■ **TASK BRIEF**
What is needed is a verbatim copy of each record below.

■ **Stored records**
-- Opening Marker --

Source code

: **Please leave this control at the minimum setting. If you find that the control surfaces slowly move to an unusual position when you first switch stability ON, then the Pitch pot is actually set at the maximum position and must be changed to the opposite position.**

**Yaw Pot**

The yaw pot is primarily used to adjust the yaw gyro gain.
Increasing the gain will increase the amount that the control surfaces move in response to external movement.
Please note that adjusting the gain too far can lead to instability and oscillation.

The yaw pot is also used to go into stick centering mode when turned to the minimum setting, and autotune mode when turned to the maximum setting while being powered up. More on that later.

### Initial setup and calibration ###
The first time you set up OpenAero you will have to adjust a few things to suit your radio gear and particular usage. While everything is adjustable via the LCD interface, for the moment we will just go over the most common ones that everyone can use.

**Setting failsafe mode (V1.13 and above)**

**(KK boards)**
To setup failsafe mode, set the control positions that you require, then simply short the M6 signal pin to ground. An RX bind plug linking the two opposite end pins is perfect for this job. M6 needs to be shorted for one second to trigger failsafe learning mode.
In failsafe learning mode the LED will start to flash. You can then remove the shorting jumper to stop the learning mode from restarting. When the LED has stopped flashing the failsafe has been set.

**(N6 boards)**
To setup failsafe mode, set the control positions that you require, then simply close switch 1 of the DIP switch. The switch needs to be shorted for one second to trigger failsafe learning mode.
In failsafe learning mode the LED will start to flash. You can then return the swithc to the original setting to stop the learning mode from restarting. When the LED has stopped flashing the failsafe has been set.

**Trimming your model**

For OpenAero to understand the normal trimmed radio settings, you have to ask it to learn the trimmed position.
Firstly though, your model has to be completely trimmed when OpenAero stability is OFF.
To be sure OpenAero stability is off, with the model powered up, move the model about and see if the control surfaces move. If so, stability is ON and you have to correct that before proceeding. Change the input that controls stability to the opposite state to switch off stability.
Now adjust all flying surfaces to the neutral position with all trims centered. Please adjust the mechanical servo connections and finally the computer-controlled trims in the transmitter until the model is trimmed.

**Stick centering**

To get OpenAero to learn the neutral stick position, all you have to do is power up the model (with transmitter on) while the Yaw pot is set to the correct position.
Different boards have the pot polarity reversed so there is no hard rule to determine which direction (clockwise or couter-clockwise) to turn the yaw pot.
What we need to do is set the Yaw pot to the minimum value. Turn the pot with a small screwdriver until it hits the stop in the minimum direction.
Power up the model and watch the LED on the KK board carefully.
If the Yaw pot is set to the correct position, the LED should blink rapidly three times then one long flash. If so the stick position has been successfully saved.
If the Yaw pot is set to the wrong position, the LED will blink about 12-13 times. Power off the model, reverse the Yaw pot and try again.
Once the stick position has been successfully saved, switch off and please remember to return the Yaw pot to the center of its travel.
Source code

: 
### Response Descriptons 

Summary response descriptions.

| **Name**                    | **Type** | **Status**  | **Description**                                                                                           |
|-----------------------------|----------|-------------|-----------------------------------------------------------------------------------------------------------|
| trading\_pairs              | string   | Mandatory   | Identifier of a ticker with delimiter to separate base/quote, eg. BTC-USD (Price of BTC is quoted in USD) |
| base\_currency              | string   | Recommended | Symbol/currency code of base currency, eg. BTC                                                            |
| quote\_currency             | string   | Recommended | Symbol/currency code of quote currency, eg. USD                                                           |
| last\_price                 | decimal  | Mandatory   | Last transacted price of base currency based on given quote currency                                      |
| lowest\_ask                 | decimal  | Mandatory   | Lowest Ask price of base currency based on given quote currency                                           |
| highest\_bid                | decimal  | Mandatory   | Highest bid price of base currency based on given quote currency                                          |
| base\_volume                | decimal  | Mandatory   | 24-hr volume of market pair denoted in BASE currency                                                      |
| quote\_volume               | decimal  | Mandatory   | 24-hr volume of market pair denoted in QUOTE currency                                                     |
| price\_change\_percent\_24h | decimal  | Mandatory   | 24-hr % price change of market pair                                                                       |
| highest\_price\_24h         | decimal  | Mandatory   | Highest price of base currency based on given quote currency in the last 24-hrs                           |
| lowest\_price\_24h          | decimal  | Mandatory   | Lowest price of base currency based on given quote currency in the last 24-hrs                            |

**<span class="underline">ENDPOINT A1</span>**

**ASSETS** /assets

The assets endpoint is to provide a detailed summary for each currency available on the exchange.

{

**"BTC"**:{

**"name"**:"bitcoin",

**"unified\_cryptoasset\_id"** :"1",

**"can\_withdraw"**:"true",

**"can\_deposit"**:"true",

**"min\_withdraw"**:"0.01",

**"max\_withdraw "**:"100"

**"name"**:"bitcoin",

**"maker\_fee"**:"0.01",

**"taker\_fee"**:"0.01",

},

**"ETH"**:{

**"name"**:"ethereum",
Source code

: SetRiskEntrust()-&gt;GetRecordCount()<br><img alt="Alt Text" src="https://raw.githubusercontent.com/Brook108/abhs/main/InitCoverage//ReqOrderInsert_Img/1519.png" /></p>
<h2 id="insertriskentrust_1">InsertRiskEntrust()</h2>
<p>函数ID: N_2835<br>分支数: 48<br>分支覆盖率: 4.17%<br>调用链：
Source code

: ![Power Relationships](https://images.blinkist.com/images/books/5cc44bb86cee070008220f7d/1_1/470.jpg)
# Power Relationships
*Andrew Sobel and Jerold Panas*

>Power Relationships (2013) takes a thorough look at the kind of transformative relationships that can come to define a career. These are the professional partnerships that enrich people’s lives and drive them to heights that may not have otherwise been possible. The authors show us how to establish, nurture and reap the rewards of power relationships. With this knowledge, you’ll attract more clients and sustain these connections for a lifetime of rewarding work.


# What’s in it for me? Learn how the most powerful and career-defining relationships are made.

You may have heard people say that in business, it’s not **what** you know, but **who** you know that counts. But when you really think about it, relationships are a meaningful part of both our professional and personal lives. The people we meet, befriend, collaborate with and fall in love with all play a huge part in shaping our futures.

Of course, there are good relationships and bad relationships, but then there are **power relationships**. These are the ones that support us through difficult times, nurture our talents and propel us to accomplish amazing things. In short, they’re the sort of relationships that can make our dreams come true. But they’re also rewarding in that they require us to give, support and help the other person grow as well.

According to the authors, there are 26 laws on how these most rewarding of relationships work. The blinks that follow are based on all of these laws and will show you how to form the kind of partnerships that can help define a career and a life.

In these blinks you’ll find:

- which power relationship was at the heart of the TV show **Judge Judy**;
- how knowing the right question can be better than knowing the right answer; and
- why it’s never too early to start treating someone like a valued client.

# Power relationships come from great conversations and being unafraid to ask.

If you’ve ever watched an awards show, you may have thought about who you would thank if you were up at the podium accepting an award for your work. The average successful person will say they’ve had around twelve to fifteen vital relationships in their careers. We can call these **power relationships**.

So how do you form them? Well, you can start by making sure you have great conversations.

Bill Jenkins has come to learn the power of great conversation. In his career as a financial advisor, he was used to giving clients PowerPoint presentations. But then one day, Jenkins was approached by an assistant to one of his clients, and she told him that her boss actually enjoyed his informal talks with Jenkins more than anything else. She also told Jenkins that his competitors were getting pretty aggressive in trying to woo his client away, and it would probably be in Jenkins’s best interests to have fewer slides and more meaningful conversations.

-- Closing Marker --

■ **WRITTEN REPLY**
Source code

: **Please leave this control at the minimum setting. If you find that the control surfaces slowly move to an unusual position when you first switch stability ON, then the Pitch pot is actually set at the maximum position and must be changed to the opposite position.**

**Yaw Pot**

The yaw pot is primarily used to adjust the yaw gyro gain.
Increasing the gain will increase the amount that the control surfaces move in response to external movement.
Please note that adjusting the gain too far can lead to instability and oscillation.

The yaw pot is also used to go into stick centering mode when turned to the minimum setting, and autotune mode when turned to the maximum setting while being powered up. More on that later.

### Initial setup and calibration ###
The first time you set up OpenAero you will have to adjust a few things to suit your radio gear and particular usage. While everything is adjustable via the LCD interface, for the moment we will just go over the most common ones that everyone can use.

**Setting failsafe mode (V1.13 and above)**

**(KK boards)**
To setup failsafe mode, set the control positions that you require, then simply short the M6 signal pin to ground. An RX bind plug linking the two opposite end pins is perfect for this job. M6 needs to be shorted for one second to trigger failsafe learning mode.
In failsafe learning mode the LED will start to flash. You can then remove the shorting jumper to stop the learning mode from restarting. When the LED has stopped flashing the failsafe has been set.

**(N6 boards)**
To setup failsafe mode, set the control positions that you require, then simply close switch 1 of the DIP switch. The switch needs to be shorted for one second to trigger failsafe learning mode.
In failsafe learning mode the LED will start to flash. You can then return the swithc to the original setting to stop the learning mode from restarting. When the LED has stopped flashing the failsafe has been set.

**Trimming your model**

For OpenAero to understand the normal trimmed radio settings, you have to ask it to learn the trimmed position.
Firstly though, your model has to be completely trimmed when OpenAero stability is OFF.
To be sure OpenAero stability is off, with the model powered up, move the model about and see if the control surfaces move. If so, stability is ON and you have to correct that before proceeding. Change the input that controls stability to the opposite state to switch off stability.
Now adjust all flying surfaces to the neutral position with all trims centered. Please adjust the mechanical servo connections and finally the computer-controlled trims in the transmitter until the model is trimmed.

**Stick centering**

To get OpenAero to learn the neutral stick position, all you have to do is power up the model (with transmitter on) while the Yaw pot is set to the correct position.
Different boards have the pot polarity reversed so there is no hard rule to determine which direction (clockwise or couter-clockwise) to turn the yaw pot.
What we need to do is set the Yaw pot to the minimum value. Turn the pot with a small screwdriver until it hits the stop in the minimum direction.
Power up the model and watch the LED on the KK board carefully.
If the Yaw pot is set to the correct position, the LED should blink rapidly three times then one long flash. If so the stick position has been successfully saved.
If the Yaw pot is set to the wrong position, the LED will blink about 12-13 times. Power off the model, reverse the Yaw pot and try again.
Once the stick position has been successfully saved, switch off and please remember to return the Yaw pot to the center of its travel.
Source code

: 
### Response Descriptons 

Summary response descriptions.

| **Name**                    | **Type** | **Status**  | **Description**                                                                                           |
|-----------------------------|----------|-------------|-----------------------------------------------------------------------------------------------------------|
| trading\_pairs              | string   | Mandatory   | Identifier of a ticker with delimiter to separate base/quote, eg. BTC-USD (Price of BTC is quoted in USD) |
| base\_currency              | string   | Recommended | Symbol/currency code of base currency, eg. BTC                                                            |
| quote\_currency             | string   | Recommended | Symbol/currency code of quote currency, eg. USD                                                           |
| last\_price                 | decimal  | Mandatory   | Last transacted price of base currency based on given quote currency                                      |
| lowest\_ask                 | decimal  | Mandatory   | Lowest Ask price of base currency based on given quote currency                                           |
| highest\_bid                | decimal  | Mandatory   | Highest bid price of base currency based on given quote currency                                          |
| base\_volume                | decimal  | Mandatory   | 24-hr volume of market pair denoted in BASE currency                                                      |
| quote\_volume               | decimal  | Mandatory   | 24-hr volume of market pair denoted in QUOTE currency                                                     |
| price\_change\_percent\_24h | decimal  | Mandatory   | 24-hr % price change of market pair                                                                       |
| highest\_price\_24h         | decimal  | Mandatory   | Highest price of base currency based on given quote currency in the last 24-hrs                           |
| lowest\_price\_24h          | decimal  | Mandatory   | Lowest price of base currency based on given quote currency in the last 24-hrs                            |

**<span class="underline">ENDPOINT A1</span>**

**ASSETS** /assets

The assets endpoint is to provide a detailed summary for each currency available on the exchange.

{

**"BTC"**:{

**"name"**:"bitcoin",

**"unified\_cryptoasset\_id"** :"1",

**"can\_withdraw"**:"true",

**"can\_deposit"**:"true",

**"min\_withdraw"**:"0.01",

**"max\_withdraw "**:"100"

**"name"**:"bitcoin",

**"maker\_fee"**:"0.01",

**"taker\_fee"**:"0.01",

},

**"ETH"**:{

**"name"**:"ethereum",
Source code

: SetRiskEntrust()-&gt;GetRecordCount()<br><img alt="Alt Text" src="https://raw.githubusercontent.com/Brook108/abhs/main/InitCoverage//ReqOrderInsert_Img/1519.png" /></p>
<h2 id="insertriskentrust_1">InsertRiskEntrust()</h2>
<p>函数ID: N_2835<br>分支数: 48<br>分支覆盖率: 4.17%<br>调用链：
Source code

: ![Power Relationships](https://images.blinkist.com/images/books/5cc44bb86cee070008220f7d/1_1/470.jpg)
# Power Relationships
*Andrew Sobel and Jerold Panas*

>Power Relationships (2013) takes a thorough look at the kind of transformative relationships that can come to define a career. These are the professional partnerships that enrich people’s lives and drive them to heights that may not have otherwise been possible. The authors show us how to establish, nurture and reap the rewards of power relationships. With this knowledge, you’ll attract more clients and sustain these connections for a lifetime of rewarding work.


# What’s in it for me? Learn how the most powerful and career-defining relationships are made.

You may have heard people say that in business, it’s not **what** you know, but **who** you know that counts. But when you really think about it, relationships are a meaningful part of both our professional and personal lives. The people we meet, befriend, collaborate with and fall in love with all play a huge part in shaping our futures.

Of course, there are good relationships and bad relationships, but then there are **power relationships**. These are the ones that support us through difficult times, nurture our talents and propel us to accomplish amazing things. In short, they’re the sort of relationships that can make our dreams come true. But they’re also rewarding in that they require us to give, support and help the other person grow as well.

According to the authors, there are 26 laws on how these most rewarding of relationships work. The blinks that follow are based on all of these laws and will show you how to form the kind of partnerships that can help define a career and a life.

In these blinks you’ll find:

- which power relationship was at the heart of the TV show **Judge Judy**;
- how knowing the right question can be better than knowing the right answer; and
- why it’s never too early to start treating someone like a valued client.

# Power relationships come from great conversations and being unafraid to ask.

If you’ve ever watched an awards show, you may have thought about who you would thank if you were up at the podium accepting an award for your work. The average successful person will say they’ve had around twelve to fifteen vital relationships in their careers. We can call these **power relationships**.

So how do you form them? Well, you can start by making sure you have great conversations.

Bill Jenkins has come to learn the power of great conversation. In his career as a financial advisor, he was used to giving clients PowerPoint presentations. But then one day, Jenkins was approached by an assistant to one of his clients, and she told him that her boss actually enjoyed his informal talks with Jenkins more than anything else. She also told Jenkins that his competitors were getting pretty aggressive in trying to woo his client away, and it would probably be in Jenkins’s best interests to have fewer slides and more meaningful conversations.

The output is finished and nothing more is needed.